-- Given passage --
----------

Christians and Jews United for Israel is proud to join a growing number of nations, including Israel and the United States, a wide range of other political entities including a large number of state and local governments, and other like-minded organizations in adopting the working definition of antisemitism adopted by the International Holocaust Remembrance Alliance (IHRA) on May 26, 2016 in Bucharest.

According to the website of the IHRA:

The IHRA is the only intergovernmental organization mandated to focus solely on Holocaust-related issues, so with evidence that the scourge of antisemitism is once again on the rise, we resolved to take a leading role in combatting it. IHRA experts determined that in order to begin to address the problem of antisemitism, there must be clarity about what antisemitism is. 

The IHRA’s Committee on Antisemitism and Holocaust Denial worked to build international consensus around a non-legally binding working definition of antisemitism, which was subsequently adopted by the Plenary. By doing so, the IHRA set an example of responsible conduct for other international fora and provided an important tool with practical applicability for its Member Countries.

The website also states:
In the spirit of the Stockholm Declaration that states: “With humanity still scarred by …antisemitism and xenophobia the international community shares a solemn responsibility to fight those evils” the committee on Antisemitism and Holocaust Denial called the IHRA Plenary in Budapest 2015 to adopt the following working definition of antisemitism:

“Antisemitism is a certain perception of Jews, which may be expressed as hatred toward Jews. Rhetorical and physical manifestations of antisemitism are directed toward Jewish or non-Jewish individuals and/or their property, toward Jewish community institutions and religious facilities.”
 
To guide the IHRA in its work, the following examples may serve as illustrations:
 
Manifestations might include the targeting of the state of Israel, conceived as a Jewish collectivity. However, criticism of Israel similar to that leveled against any other country cannot be regarded as antisemitic. Antisemitism frequently charges Jews with conspiring to harm humanity, and it is often used to blame Jews for “why things go wrong.” It is expressed in speech, writing, visual forms and action, and employs sinister stereotypes and negative character traits.
 
Contemporary examples of antisemitism in public life, the media, schools, the workplace, and in the religious sphere could, taking into account the overall context, include, but are not limited to:
  • Calling for, aiding, or justifying the killing or harming of Jews in the name of a radical ideology or an extremist view of religion.

----------

(Collected data entries)
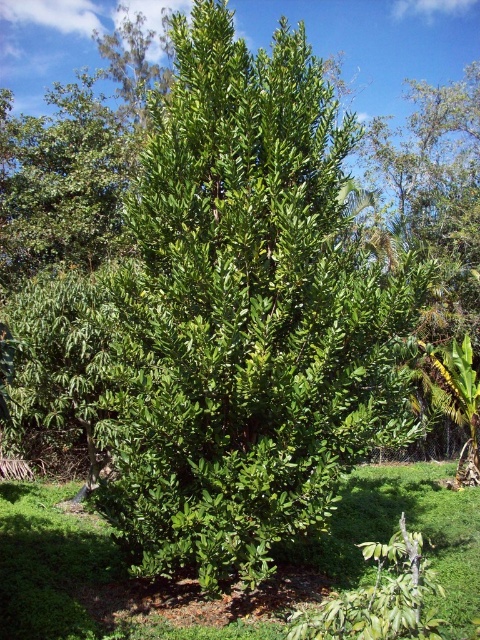
You are standing in a garden and see the green leafy grass at center and the green leafy tree at upper left. Which object is positioned lower in the image?

The green leafy grass at center is positioned lower than the green leafy tree at upper left in the image.

From the picture: You are standing at the base of the tree and want to place a 10 foot long bench between the green leafy grass at center and another object. Is there enough space?

The distance between the green leafy grass at center and the other object is 14.77 feet, so yes, the 10 foot long bench can be placed between them as there is sufficient space.

You are standing in a garden and see the green leafy bush at center and the green leafy grass at center. Which one is positioned to the right side?

The green leafy bush at center is positioned to the right of the green leafy grass at center.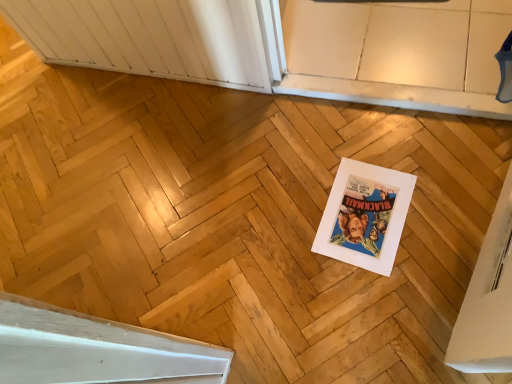
Where is `vacant region above white paper comic book at center (from a real-world perspective)`? vacant region above white paper comic book at center (from a real-world perspective) is located at coordinates (367, 211).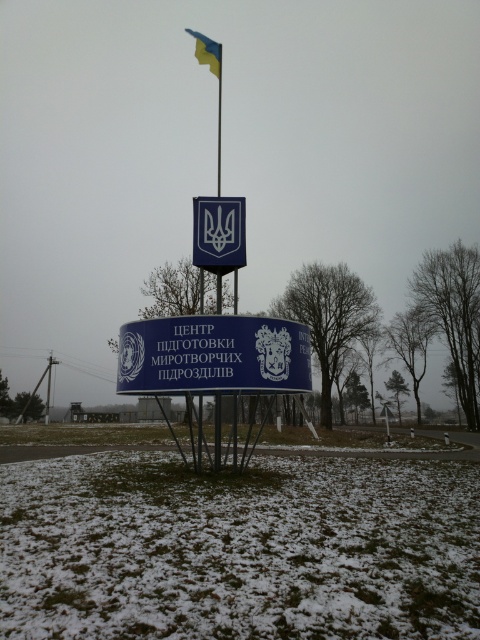
Question: Does blue plastic sign at center appear on the right side of blue matte sign at center?

Choices:
 (A) yes
 (B) no

Answer: (A)

Question: Does blue plastic sign at center have a smaller size compared to blue matte sign at center?

Choices:
 (A) no
 (B) yes

Answer: (B)

Question: Where is blue plastic sign at center located in relation to blue fabric flag at upper center in the image?

Choices:
 (A) above
 (B) below

Answer: (B)

Question: Which point is closer to the camera?

Choices:
 (A) (178, 326)
 (B) (200, 212)
 (C) (214, 54)

Answer: (A)

Question: Which object appears farthest from the camera in this image?

Choices:
 (A) blue matte sign at center
 (B) blue fabric flag at upper center
 (C) blue plastic sign at center

Answer: (B)

Question: Which point is farther to the camera?

Choices:
 (A) blue matte sign at center
 (B) blue fabric flag at upper center
 (C) blue plastic sign at center

Answer: (B)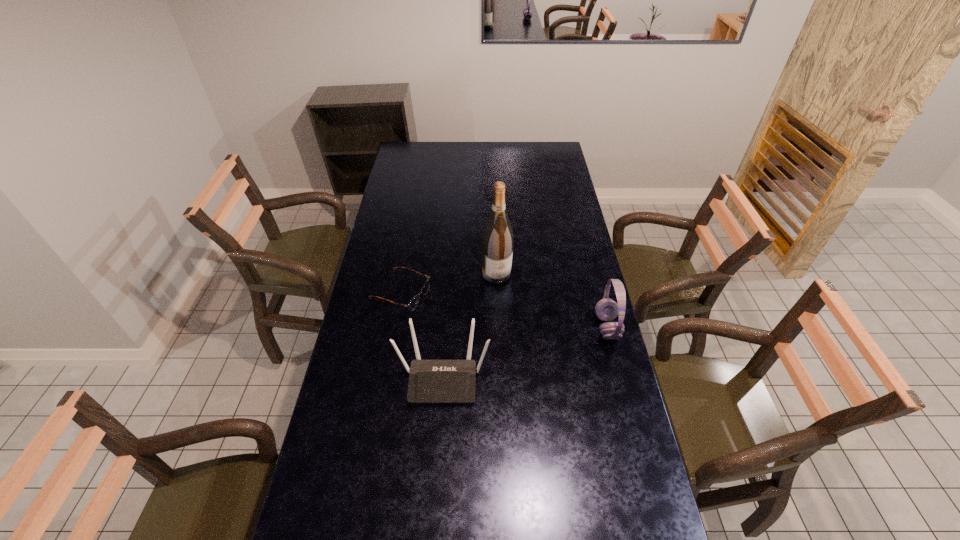
Find the location of a particular element. free spot on the desktop that is between the nearest object and the headset and is positioned on the label of the tallest object is located at coordinates (532, 350).

The image size is (960, 540). Find the location of `free spot on the desktop that is between the nearest object and the headset and is positioned on the front-facing side of the shortest object`. free spot on the desktop that is between the nearest object and the headset and is positioned on the front-facing side of the shortest object is located at coordinates (543, 346).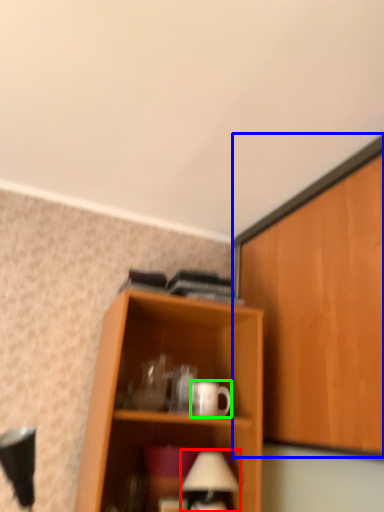
Question: Which is nearer to the table lamp (highlighted by a red box)? cabinetry (highlighted by a blue box) or mug (highlighted by a green box).

Choices:
 (A) cabinetry
 (B) mug

Answer: (B)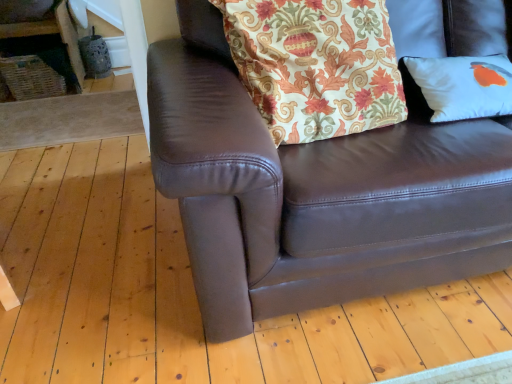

----------

-- Set of tasks --
A: What does the IHRA call itself in the passage on its working definition of antisemitism?
B: Carry on the passage about the IHRA definition of antisemitism from the point where it stops.

-- Answers given --
A: The only intergovernmental organization mandated to focus solely on Holocaust-related issues.

B:
  • Making mendacious, dehumanizing, demonizing, or stereotypical allegations about Jews as such or the power of Jews as collective — such as, especially but not exclusively, the myth about a world Jewish conspiracy or of Jews controlling the media, economy, government or other societal institutions.
  • Accusing Jews as a people of being responsible for real or imagined wrongdoing committed by a single Jewish person or group, or even for acts committed by non-Jews.
  • Denying the fact, scope, mechanisms (e.g. gas chambers) or intentionality of the genocide of the Jewish people at the hands of National Socialist Germany and its supporters and accomplices during World War II (the Holocaust).
  • Accusing the Jews as a people, or Israel as a state, of inventing or exaggerating the Holocaust.
  • Accusing Jewish citizens of being more loyal to Israel, or to the alleged priorities of Jews worldwide, than to the interests of their own nations.
  • Denying the Jewish people their right to self-determination, e.g., by claiming that the existence of a State of Israel is a racist endeavor.
  • Applying double standards by requiring of it a behavior not expected or demanded of any other democratic nation.
  • Using the symbols and images associated with classic antisemitism (e.g., claims of Jews killing Jesus or blood libel) to characterize Israel or Israelis.
  • Drawing comparisons of contemporary Israeli policy to that of the Nazis.
  • Holding Jews collectively responsible for actions of the state of Israel.

Antisemitic acts are criminal when they are so defined by law (for example, denial of the Holocaust or distribution of antisemitic materials in some countries).
 
Criminal acts are antisemitic when the targets of attacks, whether they are people or property – such as buildings, schools, places of worship and cemeteries – are selected because they are, or are perceived to be, Jewish or linked to Jews.
 
Antisemitic discrimination is the denial to Jews of opportunities or services available to others and is illegal in many countries.

QUOTE OF THE YEAR

On June 22, 1982, then Senator Joe Biden confronted then Israeli Prime Minister Menachem Begin during his Senate Foreign Relations committee testimony, and threatened to cut off American aid to Israel.

Begin forcefully responded: “Don’t threaten us with cutting off your aid. It will not work. I am not a Jew with trembling knees. I am a proud Jew with 3,700 years of civilized history. Nobody came to our aid when we were dying in the gas chambers and ovens. Nobody came to our aid when we were striving to create our country. We paid for it. We fought for it. We died for it. We will stand by our principles. We will defend them. And, when necessary, we will die for them again, with or without your aid.”


With your help, CJUI can do more to bring Christians and Jews together in support of Israel and America’s shared
Judeo-Christian values.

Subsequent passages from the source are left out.